■ **Problem to solve**: Without the pictures, print the lines from the one holding "left back paw: (613, 960)" through the last line below, both included, exactly as they stand.

Stored items from a collection
########
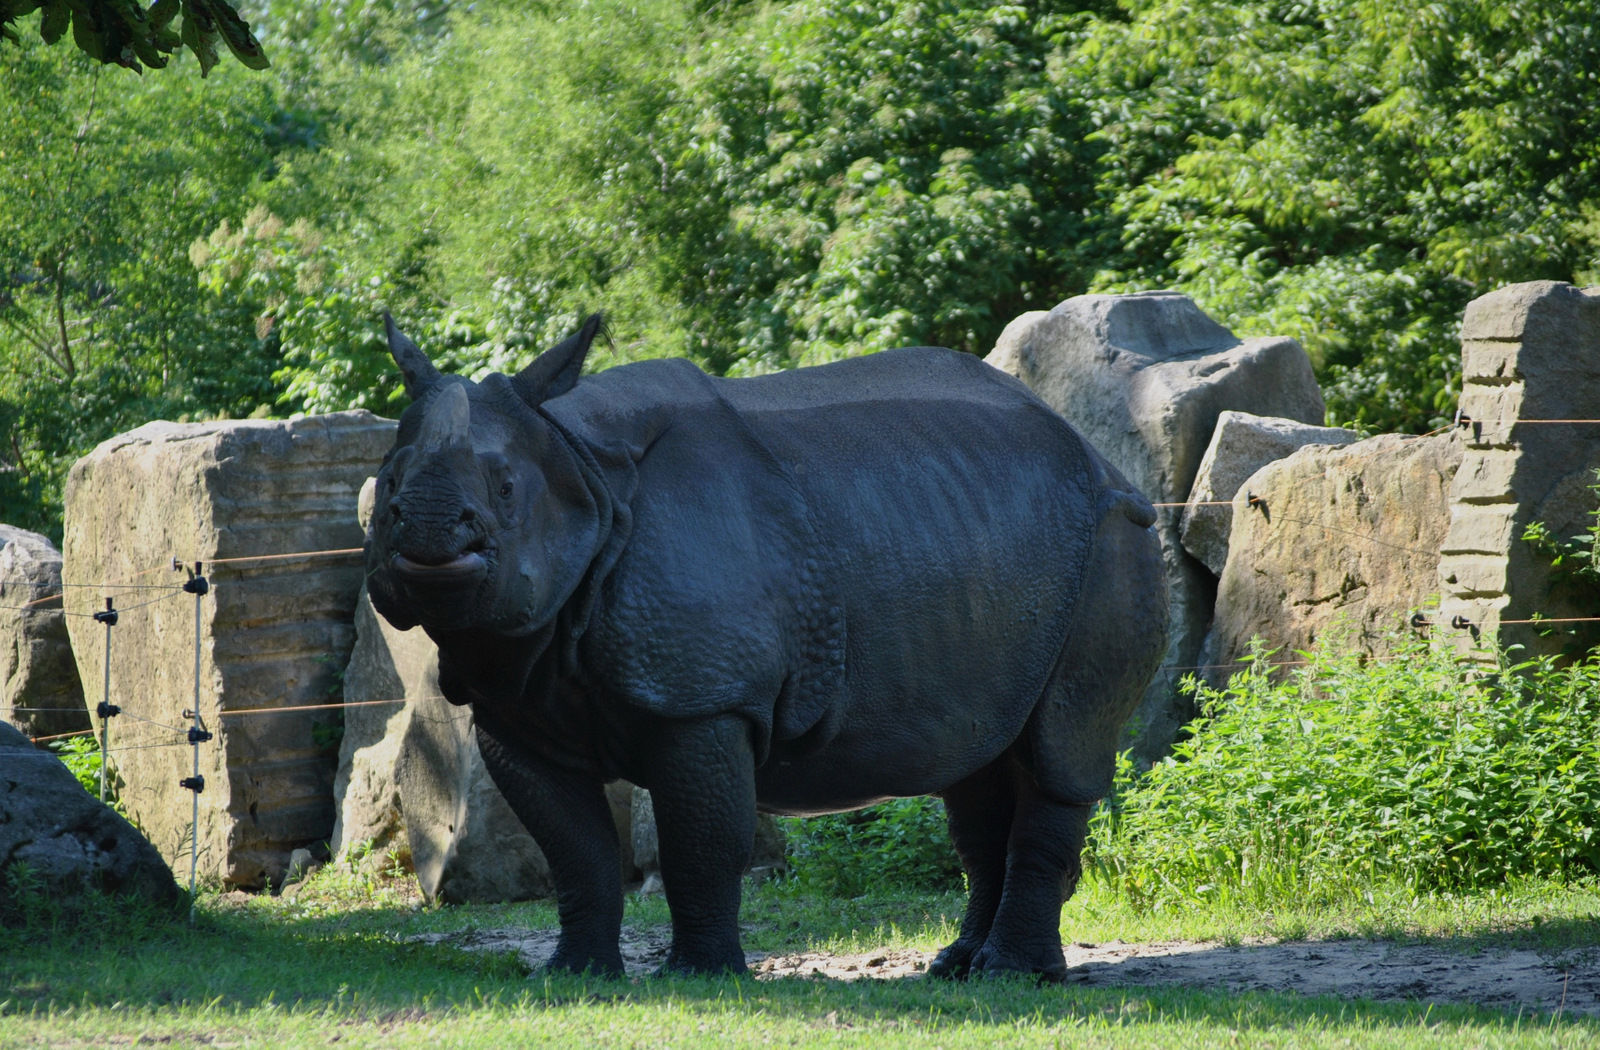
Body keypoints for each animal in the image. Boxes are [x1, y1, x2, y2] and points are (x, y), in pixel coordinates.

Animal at [366, 314, 1168, 980]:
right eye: (388, 484)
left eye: (506, 489)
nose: (426, 530)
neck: (580, 466)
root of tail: (1095, 454)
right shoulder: (515, 706)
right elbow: (574, 851)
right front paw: (575, 976)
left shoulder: (706, 699)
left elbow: (702, 842)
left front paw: (700, 978)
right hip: (983, 538)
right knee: (978, 766)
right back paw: (958, 968)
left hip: (1111, 541)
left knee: (1060, 750)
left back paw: (1010, 976)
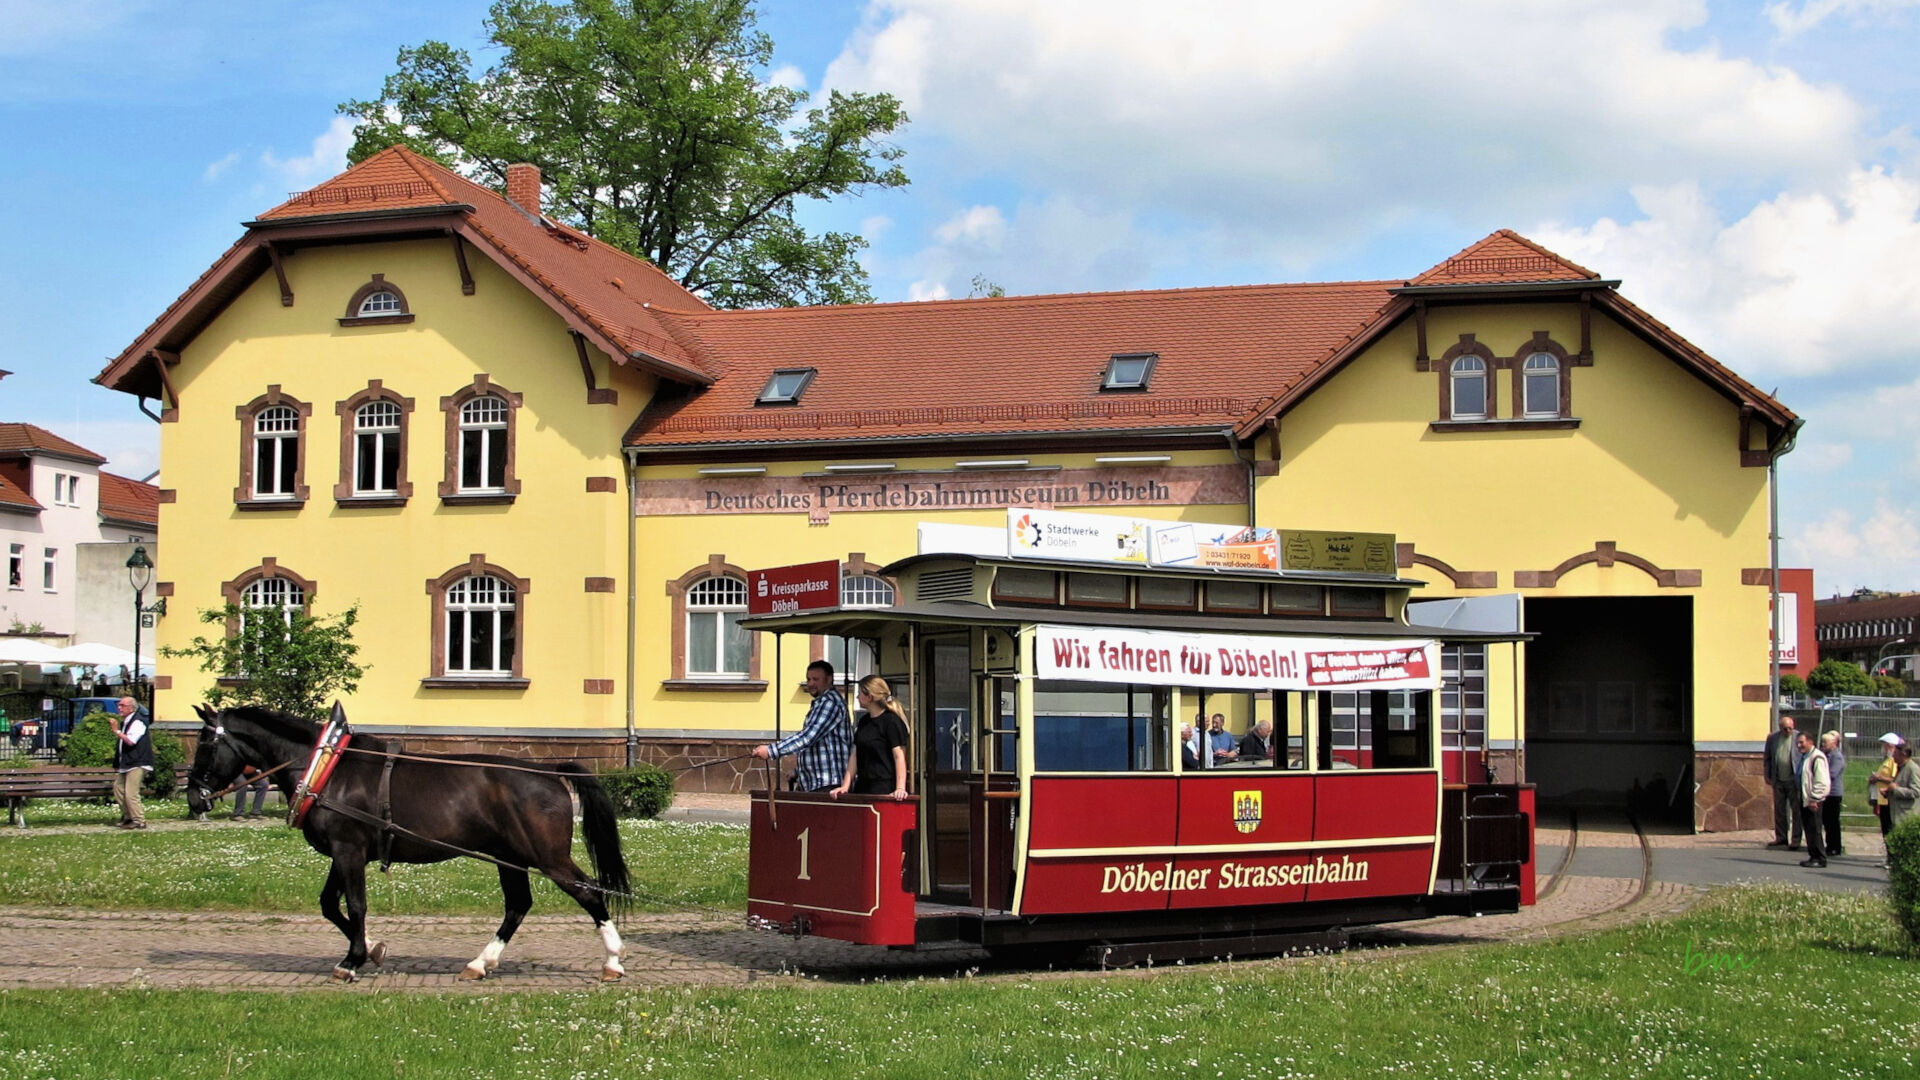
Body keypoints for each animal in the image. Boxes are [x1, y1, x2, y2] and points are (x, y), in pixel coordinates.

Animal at [182, 703, 629, 980]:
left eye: (205, 743)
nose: (192, 797)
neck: (330, 769)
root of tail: (550, 771)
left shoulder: (348, 851)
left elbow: (356, 905)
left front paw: (352, 960)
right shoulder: (345, 853)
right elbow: (330, 905)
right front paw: (371, 948)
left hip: (546, 856)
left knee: (589, 893)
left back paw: (613, 960)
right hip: (509, 857)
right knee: (518, 905)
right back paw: (480, 962)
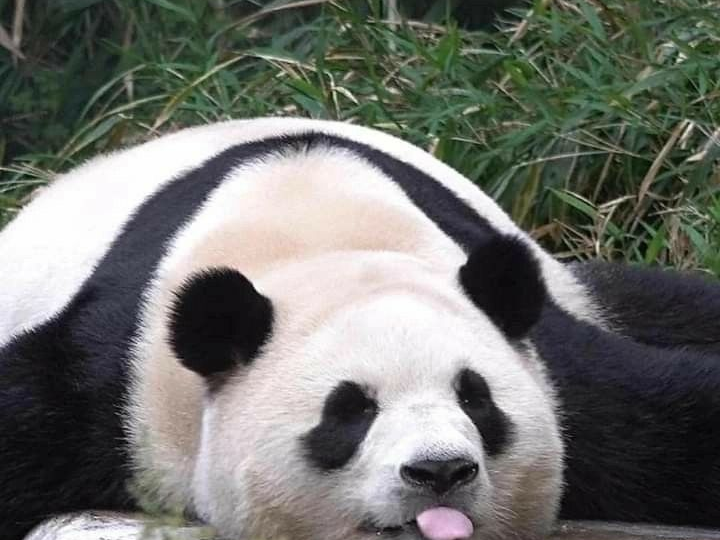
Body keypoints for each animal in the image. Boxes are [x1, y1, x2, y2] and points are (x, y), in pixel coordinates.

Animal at [1, 118, 719, 540]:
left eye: (476, 399)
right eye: (349, 411)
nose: (440, 471)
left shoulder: (559, 371)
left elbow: (666, 417)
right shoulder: (117, 379)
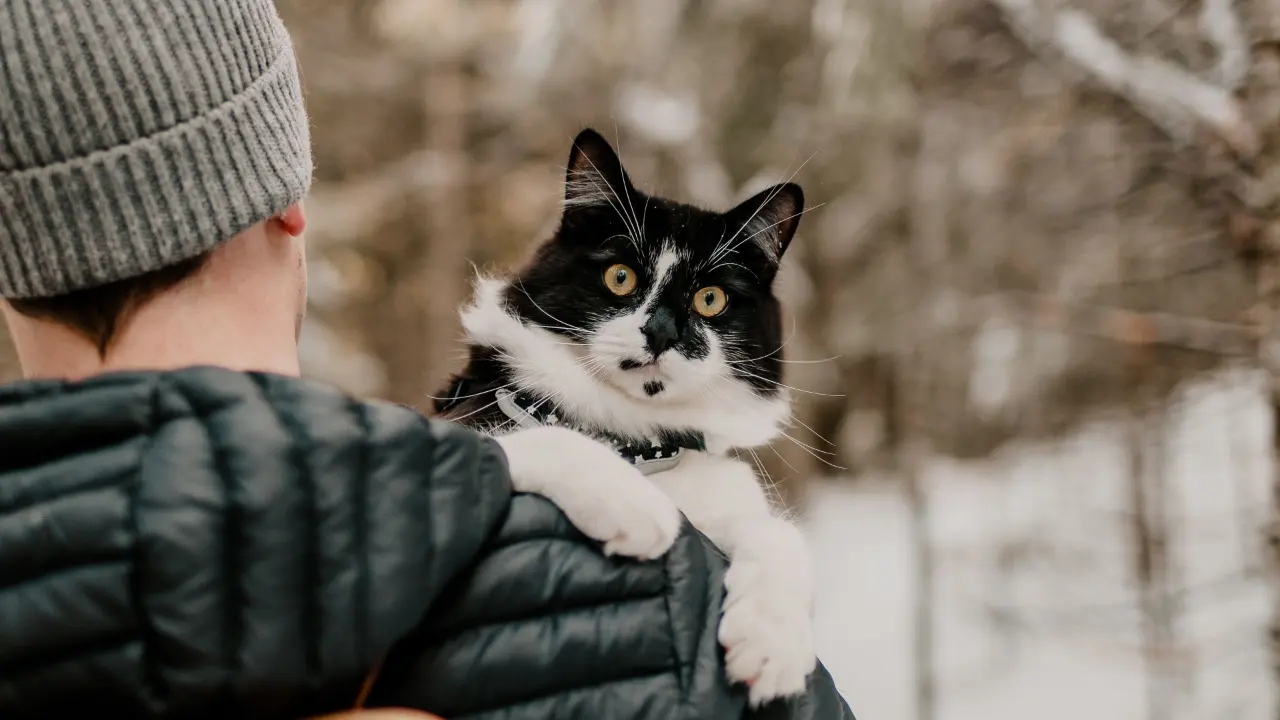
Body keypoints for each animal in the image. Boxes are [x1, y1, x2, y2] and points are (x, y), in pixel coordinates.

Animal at [435, 127, 814, 702]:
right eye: (620, 277)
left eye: (710, 299)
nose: (660, 332)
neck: (639, 441)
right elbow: (550, 439)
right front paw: (638, 507)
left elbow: (781, 536)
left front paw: (772, 647)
########
■ **Answer for the task**:
left back paw: (613, 960)
right hip: (509, 857)
right knee: (518, 905)
right back paw: (480, 962)
Body keypoints for each animal in the image. Boxes are [x1, y1, x2, y2] and points are (x, y), in pixel coordinates.

Animal at [1, 118, 719, 540]:
left eye: (476, 399)
right eye: (349, 411)
nose: (440, 471)
left shoulder: (559, 371)
left elbow: (666, 417)
right shoulder: (117, 379)
Body keypoints for each animal in the image. Boxes are [x1, y1, x2, y2] and points are (x, y), in pixel coordinates.

Animal at [435, 127, 814, 702]:
right eye: (620, 277)
left eye: (710, 299)
nose: (660, 332)
neck: (639, 441)
right elbow: (550, 439)
right front paw: (638, 507)
left elbow: (781, 536)
left front paw: (772, 647)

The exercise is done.